Parmi les membres de l'orphéon - on appellera ainsi leur association -, il y avait monsieur Sempietro, qui jouait de l'accordéon. Etant donné son nom, je devrais parler plus exactement de fisarmonica. J'ignorais alors ce mot et je ne comprenais pas pourquoi, au bistrot, on l'appelait "macaroni". Il y avait aussi un certain monsieur Chao, qui jouait, je crois, du trombone. Souvent, dans les conversations, toujours au bistrot - j'ai reçu une bonne éducation ! -, quand il ne comprenait pas bien ce qu'on lui disait, il y avait toujours quelqu'un pour dire :"C'est normal, Chao, il a les portugaises ensablées". Et les autres, pliés de rire. Et moi aussi, même si je ne comprenais pas la subtile allusion à son origine. Ah ! J'allais oublier un certain monsieur Grabowski. Son père avait été mineur, lui aussi... mais la guerre, l'exode, le repli en zone sud... Bref, il était, je crois, chargé de l'entretien mécanique des aiguillages. Il regrettait, étant donné son métier et ses doigts boursouflés, de ne plus pouvoir jouer ni du piano, ni du violon.

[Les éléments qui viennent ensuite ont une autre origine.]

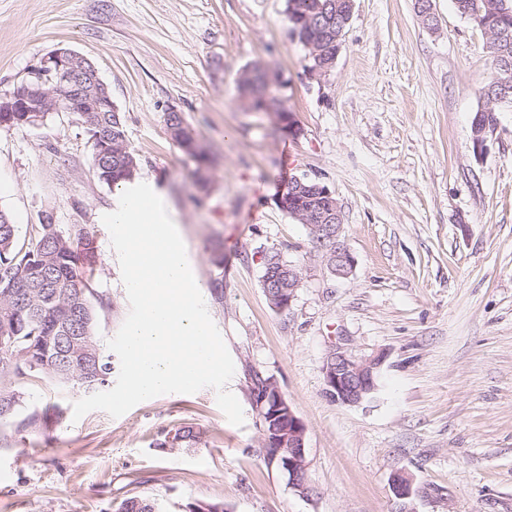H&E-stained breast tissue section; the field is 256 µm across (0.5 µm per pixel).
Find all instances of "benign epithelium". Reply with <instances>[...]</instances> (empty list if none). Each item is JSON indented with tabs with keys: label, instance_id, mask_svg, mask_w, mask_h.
<instances>
[{
	"label": "benign epithelium",
	"instance_id": "benign-epithelium-1",
	"mask_svg": "<svg viewBox=\"0 0 512 512\" xmlns=\"http://www.w3.org/2000/svg\"><path fill=\"white\" fill-rule=\"evenodd\" d=\"M80 70L86 75L85 83L74 82V75ZM32 74L39 77L38 84L33 85L24 80L9 93L0 95V112L46 111L47 91L44 86L50 83L63 96L65 112L72 111L71 97L80 92L87 83L99 86L101 92L97 96L109 104L112 103L108 87L99 78L93 63L72 49L61 47L50 51L33 68ZM306 227L313 238L322 242L329 241L327 256L331 272L338 277L348 276L354 267V258L343 238V216L338 202H333V208L318 216L317 221L306 223ZM384 358L383 352L357 357L345 347H333L324 365L326 393L345 405L361 403L374 391L377 372ZM274 410L281 411L288 418V435L284 438L273 428L265 432L266 440L277 448V452L288 451V454L279 457L280 467L288 474L290 484L305 493L308 487L305 478L307 464L303 425L280 394L277 395ZM391 488L396 499L400 501L399 512H414L407 504L412 496L410 477L402 472L394 474Z\"/></svg>",
	"mask_w": 512,
	"mask_h": 512
}]
</instances>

Il jouait de la batterie. Les gens l'appelaient "Polak". Pourtant il s'appelait Grabowski. Ce jeu de noms me troublait. J'imaginais qu'il s'agissait de noms de codes et que l'orphéon devait être une sorte de société secrète. Et en effet, ils jouaient parfois dans le quartier, pour les fêtes de la gare ou dans le cadre de rencontres avec d'autres orphéons, et alors on pouvait les voir et les écouter, mais la plupart du temps ils s'enfermaient pour répèter. C'était donc bien une société secrète.
Et puis, sur le chemin de l'école, il y avait une toute petite boutique, celle d'un cordonnier, monsieur Saura. Je savais qu'il était d'origine espagnole. Petit, brun de visage, les cheveux noirs brillants, comme peignés avec du cirage, il nous fascinait. Il faisait partie des choeurs du Grand-Théâtre. Il travaillait quasiment sur le trottoir. On échangeait trois mots. Souvent il chantait, mais il s'arrêtait pour nous parler et nous demander ce que nous faisions à l'école. On a dû, je pense, lui confier quantité de secrets. Parfois, il continuait à chanter. On le laissait à son chant. De lui, j'ai retenu deux mots pleins de mystère : "Carmen" et "La Traviata". J'ai encore dans l'oreille la manière dont il prononçait ces deux mots.
Sempietro, Chao, Grabowski, Saura... Je m'en rends compte maintenant, j'ai grandi dans un drôle d'environnement, où personne ne se posait explicitement la question de l'identité nationale. Est-ce que cette absence de réflexion m'a manqué ? Je n'en ai pas le sentiment. Et puis, tout de même, le marchand de volailles s'appelait Durand... Attendrez ! Non ! pas Durand, avec un d, mais, je revois encore son nom sur la devanture de sa boutique, Duran. Duran, c'est tout !
Voilà pourquoi ces quelques mots :"Le 12 février, l'Ecole musicale des cheminots de Rennes et l'association j'ai deux notes à vous dire ont uni leurs efforts pour présenter ensemble un concert d'accordéon", voilà pourquoi l'émotion m'a saisi en lisant en ces mots.